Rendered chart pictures

>>>>>

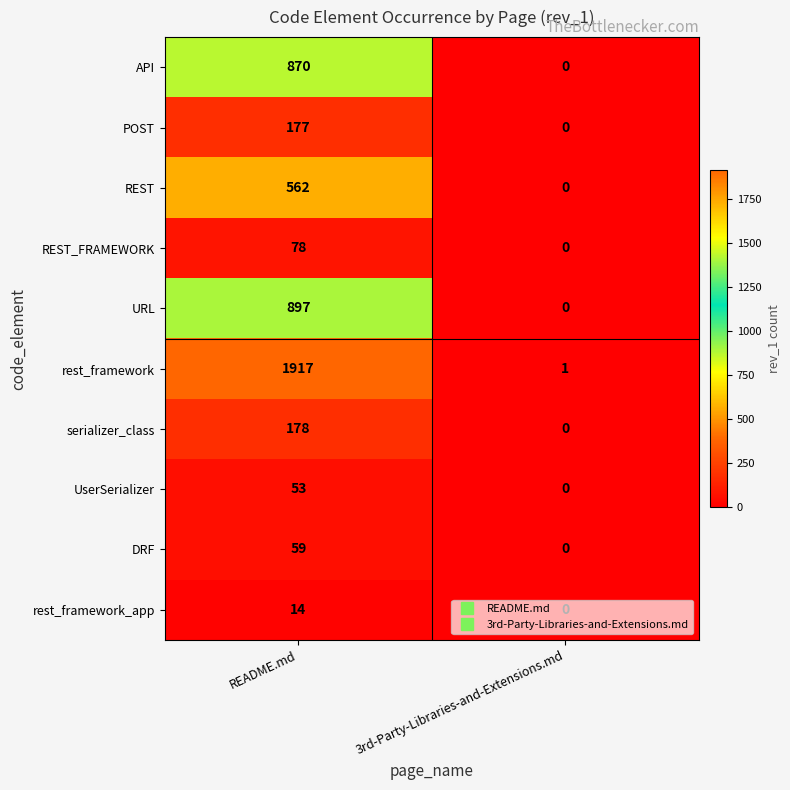

List the labels in order of rest_framework value, largest first.

README.md, 3rd-Party-Libraries-and-Extensions.md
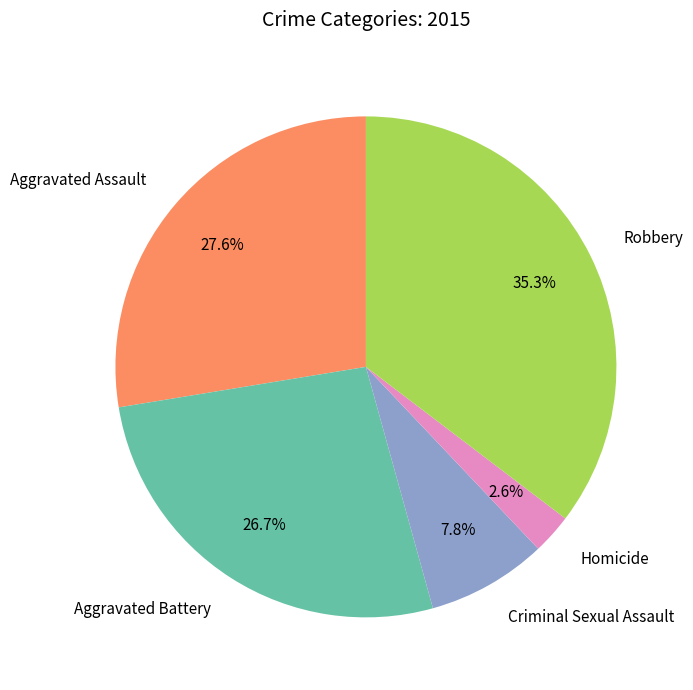

The Aggravated Battery slice represents 18% of the pie. True or false?

False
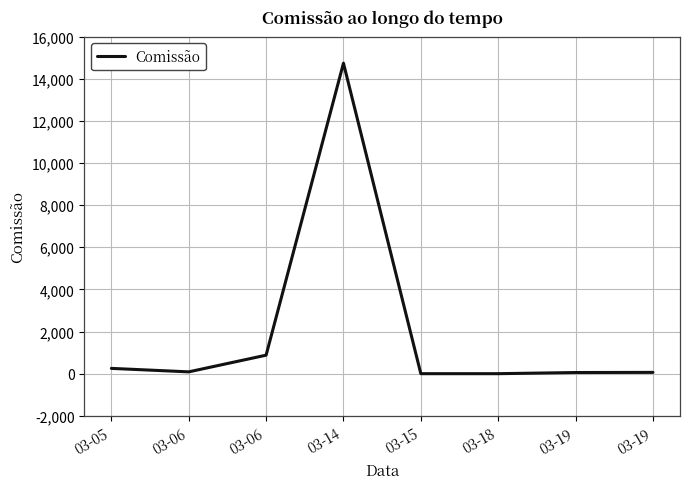

What is the greatest value displayed?

14734.5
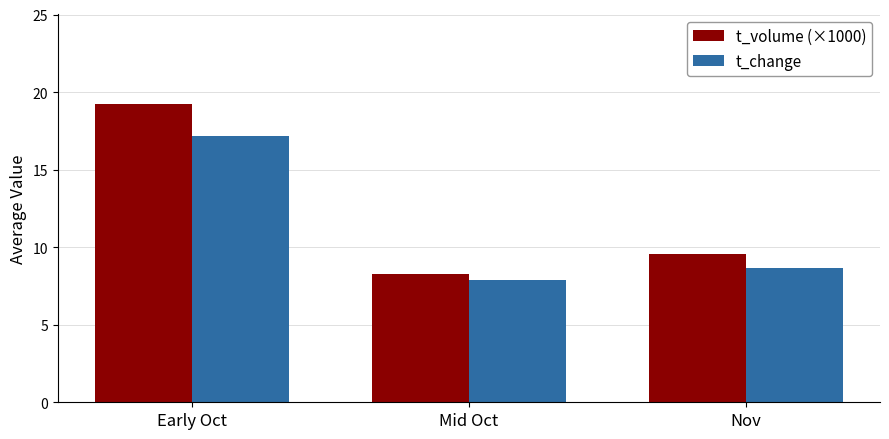

Reading right to left, what are all the values shown in this chart?

t_volume (×1000): Nov=9.5	Mid Oct=8.3	Early Oct=19.2
t_change: Nov=8.6	Mid Oct=7.9	Early Oct=17.2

<<<<<

--- Job ---
Lay out the rows above as a JSON list of strings with one string per line. Skip blank lines and leave the pictures out.

--- Response ---
[
  "List the labels in order of rest_framework value, largest first.",
  "README.md, 3rd-Party-Libraries-and-Extensions.md",
  "The Aggravated Battery slice represents 18% of the pie. True or false?",
  "False",
  "What is the greatest value displayed?",
  "14734.5",
  "Reading right to left, what are all the values shown in this chart?",
  "t_volume (×1000): Nov=9.5\tMid Oct=8.3\tEarly Oct=19.2",
  "t_change: Nov=8.6\tMid Oct=7.9\tEarly Oct=17.2"
]